Который день дул ветер с севера, пригибая к земле кусты и травы. Светлыми стягами полоскалось бельё, что развешивала на верёвке Мать. И сети, которые Отец растягивал на распорках, всё норовили вырваться из рук и улететь вслед за вихрем.
– Не к добру это, – сказал Отец за ужином. – Не припомню я, чтоб так долго не менялся ветер.
Мать взглянула на него с тревогой, перевела глаза на притихших детей.
– Быть лиху, – молвил Дед, седой и немощный. И устремил незрячий взгляд сквозь стены.
А ночью примчался на взмыленном коне Ратник. Светлы были его доспехи, начищен щит, а взор ясен и твёрд. Он стукнул в ставни, всех разбудив от мала до велика. Отец вышел ему навстречу.
– Кто поедет со мной? – спросил Ратник, склонившись с седла. – Мгла идёт на нас, необоримая сила! Лишь Чужак сможет её победить, но нет его в наших рядах. И послан я искать подмоги в вашем Озёрном Краю.
– Я поеду с тобой, – сказал Отец. Он снял со стены меч, поцеловал жену и детей, поклонился низко Деду и вскочил на быстрого коня. И умчались всадники в ночь, и долго не было от них вестей.
А северный ветер всё дул, и становился он ещё сильнее. И уже гнулись под ним молодые деревца, и птицы летали близко к земле. И тревожилась Мать, высматривая мужа у ворот.
И снова ночью стукнули в ставни. То был второй Ратник в латах из чернёной стали. Печально было его лицо, а на щите запеклись пятна крови.
– Кто поедет со мной? – спросил Ратник негромким голосом. – Всё наступает Мгла, и не в силах мы одолеть её. И знать, не ведает Чужак о нашей беде. Не найдётся ли здесь подмоги?
– Я поеду с тобой, – сказал Старший Сын. Мать вздохнула, и налились её глаза слезами. Старший Сын снял со стены боевой топор, поклонился Матери и Деду, погладил малышей по русым головкам и сел в седло.

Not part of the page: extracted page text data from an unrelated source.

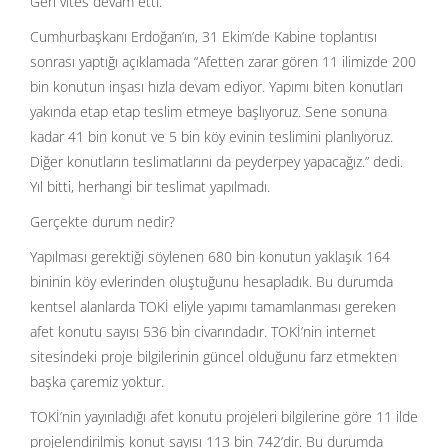
Geri vites devam etti.
Cumhurbaşkanı Erdoğan’ın, 31 Ekim’de Kabine toplantısı
sonrası yaptığı açıklamada “Afetten zarar gören 11 ilimizde 200
bin konutun inşası hızla devam ediyor. Yapımı biten konutları
yakında etap etap teslim etmeye başlıyoruz. Sene sonuna
kadar 41 bin konut ve 5 bin köy evinin teslimini planlıyoruz.
Diğer konutların teslimatlarını da peyderpey yapacağız.” dedi.
Yıl bitti, herhangi bir teslimat yapılmadı.
Gerçekte durum nedir?
Yapılması gerektiği söylenen 680 bin konutun yaklaşık 164
bininin köy evlerinden oluştuğunu hesapladık. Bu durumda
kentsel alanlarda TOKİ eliyle yapımı tamamlanması gereken
afet konutu sayısı 536 bin civarındadır. TOKİ’nin internet
sitesindeki proje bilgilerinin güncel olduğunu farz etmekten
başka çaremiz yoktur.
TOKİ’nin yayınladığı afet konutu projeleri bilgilerine göre 11 ilde
projelendirilmiş konut sayısı 113 bin 742’dir. Bu durumda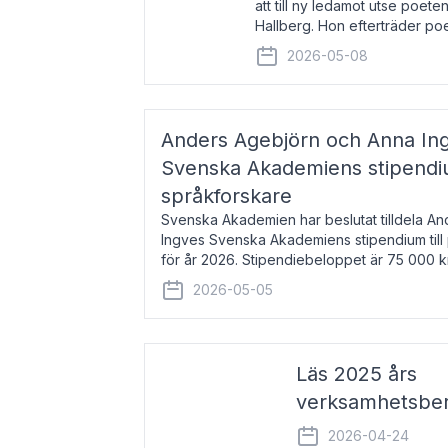
att till ny ledamot utse poeten
Hallberg. Hon efterträder po
och kommer att ta sitt inträd
2026-05-08
högtidssammankomst
Anders Agebjörn och Anna Ingv
Svenska Akademiens stipendium
språkforskare
Svenska Akademien har beslutat tilldela A
Ingves Svenska Akademiens stipendium till
för år 2026. Stipendiebeloppet är 75 000 
Agebjörn, född 1984, är universitet
2026-05-05
Läs 2025 års
verksamhetsber
2026-04-24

И умчались всадники в ночь, и долго не было от них вестей.
А северный ветер свирепел, и не давал он пощады уже сильным дубам, и не успевало созреть зерно в колосьях, так ломал их вихрь. И появилась седина в волосах Матери, а Дед иссох от горя, и больше стало у него морщин.
Как-то в ночь подскакал к дому на запылённом коне третий Ратник. Темны от крови были его доспехи, и помят шлем, и не было при нём щита.

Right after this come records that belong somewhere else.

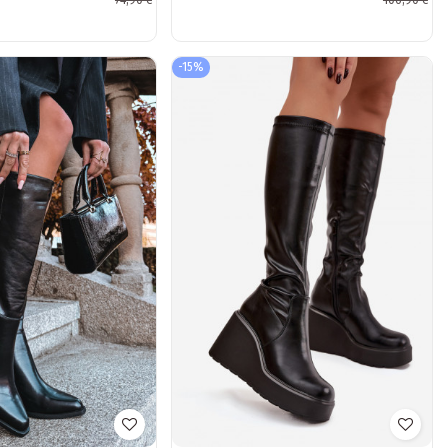
74,90 €
106,90 €
nad kolená pieskové
Cheera
-15%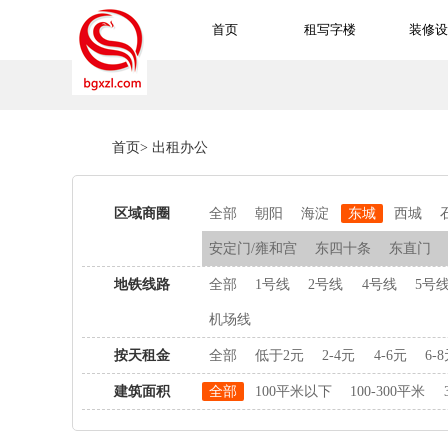
首页
租写字楼
装修设
首页
>
出租办公
区域商圈
全部
朝阳
海淀
东城
西城
安定门/雍和宫
东四十条
东直门
地铁线路
全部
1号线
2号线
4号线
5号
机场线
按天租金
全部
低于2元
2-4元
4-6元
6-
建筑面积
全部
100平米以下
100-300平米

– Кто поедет со мной? – хрипло спросил он и устало склонился к шее коня. – Иссякли наши силы, и не можем мы сдерживать Мглу. А придёт ли на помощь Чужак – про то неведомо. Но многие пали в Великой Битве, и, знать, не выстоят те, кто ещё на ногах…

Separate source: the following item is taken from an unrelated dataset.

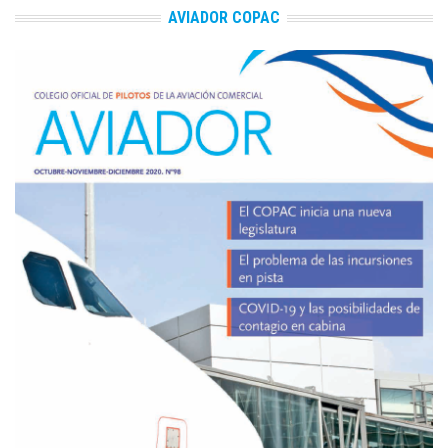
AVIADOR COPAC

– Я поехал бы с тобой, – сказал Дед. – Да ушла моя молодость, и руки слабы, чтоб держать оружие, и глаза не видят света, и в седло не подняться мне. Нет больше в этом доме тех, кто может тебе помочь. Прости, храбрый воин.
– Нет, – сказал Младший Сын. – Я поеду с тобой, Ратник. Отец и брат мои ушли воевать с Мглой. Не к лицу мне сидеть под тёплой кровлей.
Взрыдала Мать и хотела было удержать сына. Но поняла, что не послушает он, и отступила. Снял Младший Сын со стены лук, взнуздал последнего коня, поклонился Матери и Деду, поцеловал сестрёнок и вскочил в седло. И умчались всадники в ночь, и ветер нёсся им навстречу, завывая.
И прошло немало дней и ночей, и волосы Матери стали совсем белыми от горя, а Дед уже не мог ходить и перебрался на лавку поближе к окну, чтобы первым принять вести. И дочки подрастали без отца и братьев.